Thousands of public service job cuts limited economic growth to just 0.3% in Ottawa-Gatineau in 2013. With fewer public sector layoffs expected this year and with non-residential construction activity expected to pick up, GDP growth is forecast to improve to 1.4%.

Following three years of growth below 2%, Montreal’s economy is forecast to expand by 2.2% in 2014, led by improvements in the manufacturing and construction sectors. In Québec City, growth in the goods sector will help boost the city’s economy by 2% in 2014, up from 0.8% in 2013.

Strength in manufacturing and in the overall services sector will help lift the economies of Sherbrooke and Saguenay by 2.1% and 1.4%, respectively, in 2014.
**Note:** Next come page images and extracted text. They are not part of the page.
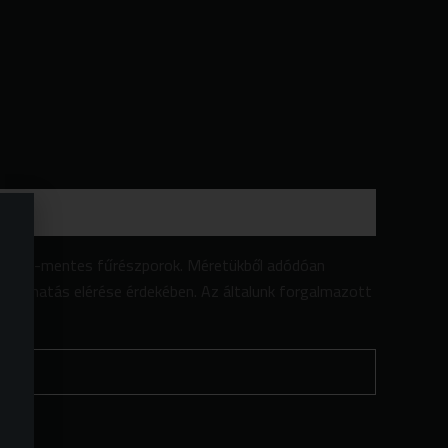
zőanyag-mentes fűrészporok. Méretükből adódóan
a ízhatás elérése érdekében. Az általunk forgalmazott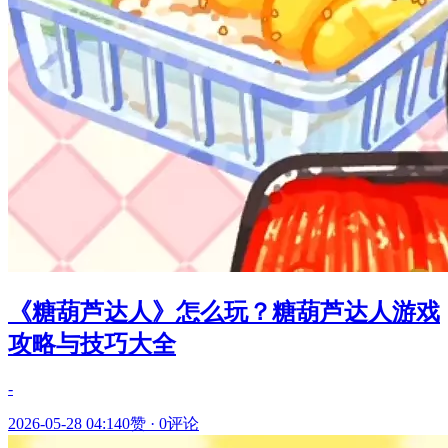
《糖葫芦达人》怎么玩？糖葫芦达人游戏
攻略与技巧大全
-
2026-05-28 04:14
0赞
·
0评论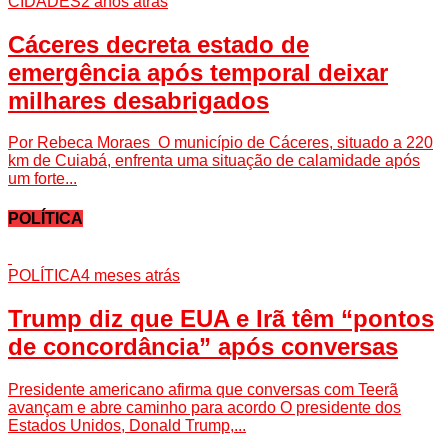
CIDADES
2 anos atrás
Cáceres decreta estado de
emergência após temporal deixar
milhares desabrigados
Por Rebeca Moraes O município de Cáceres, situado a 220
km de Cuiabá, enfrenta uma situação de calamidade após
um forte...
POLÍTICA
POLÍTICA
4 meses atrás
Trump diz que EUA e Irã têm “pontos
de concordância” após conversas
Presidente americano afirma que conversas com Teerã
avançam e abre caminho para acordo O presidente dos
Estados Unidos, Donald Trump,...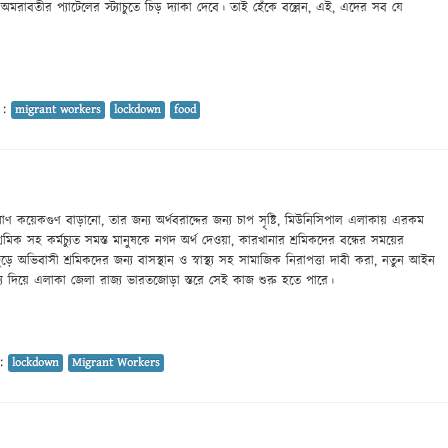
অমরাবতীর প্যাটেলের স্ট্যাচুতে চিড় দ্যাকা দেবে। তাই হেঁকে বল্লেন, এই, এদের সব যে
 :
migrant workers
lockdown
food
 কয়েকগুণ বাড়ানো, তার জন্য অর্থবরাদ্দের জন্য চাপ সৃষ্টি, মিউনিসিপাল এলাকায় এরকম
শ্রমিক সহ কর্মচ্যুত সমস্ত মানুষকে নগদ অর্থ দেওয়া, কারখানার শ্রমিকদের বন্ধের সময়ের
ড়ে অভিবাসী শ্রমিকদের জন্য বাসস্থান ও স্বাস্থ্য সহ সামাজিক নিরাপত্তা দাবী করা, নতুন আইন
যে দিয়ে এলাকা জেলা রাজ্য ভারতজোড়া স্তরে সেই কাজ শুরু হতে পারে।
 :
lockdown
Migrant Workers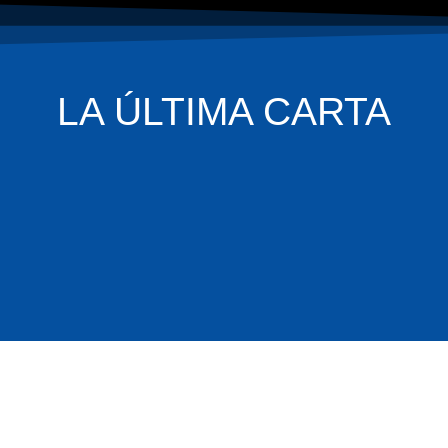
LA ÚLTIMA CARTA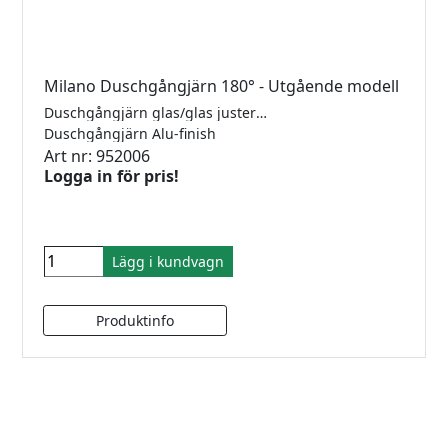
Milano Duschgångjärn 180° - Utgående modell
Duschgångjärn glas/glas justerbara med rundad och fasad kant. Mässing gångjärn till 6-12mm´s glas. Självstängande. Justerbar vinkel. Max 40kg/par.
Duschgångjärn Alu-finish
Art nr: 952006
Logga in för pris!
Lägg i kundvagn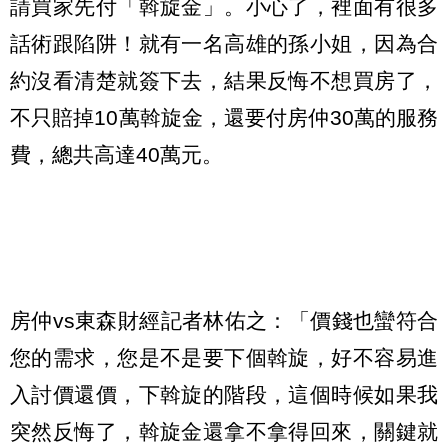
請買家先付「斡旋金」。小心了，裡面有很多
話術跟陷阱！就有一名高雄的孫小姐，因為合
約沒看清楚就簽下去，結果反悔不想買房了，
不只賠掉10萬斡旋金，還要付房仲30萬的服務
費，總共高達40萬元。
房仲vs東森財經記者林佑之：「價錢也蠻符合
您的需求，您是不是要下個斡旋，好不容易進
入討價還價，下斡旋的階段，這個時候如果我
突然反悔了，斡旋金還拿不拿得回來，關鍵就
Real GDP growth in Trois-Rivières is forecast to rise 0.5% in 2014 after two years of contraction.
Abbotsford-Mission’s economy will expand by 2.9% in 2014, thanks in particular to gains in primary and utilities output.

Vancouver and Victoria will both benefit from rebounds in non-residential construction and improvements in the services sector. In 2014, Vancouver’s economy is forecast to expand by 2.8%, while Victoria’s real GDP growth will come in at 1.8%.

With production at the Deep Panuke site ramping up this year, Halifax’s economy is forecast to grow by 2.8% in 2014, following a 1.9% expansion last year.

Moncton’s GDP growth will improve from 1.7% in 2013 to 2% in 2014, thanks in part to a recovery in transportation and warehousing.

Increased energy production at Point Lepreau will fuel growth of 1.8% in Saint John this year, the region’s strongest growth in four years.

St. John’s boasted one of the fastest growing economies in 2013, with total output expanding by 6%. But natural production declines in the offshore oil industry and lower construction output will limit growth to 1.7% this year.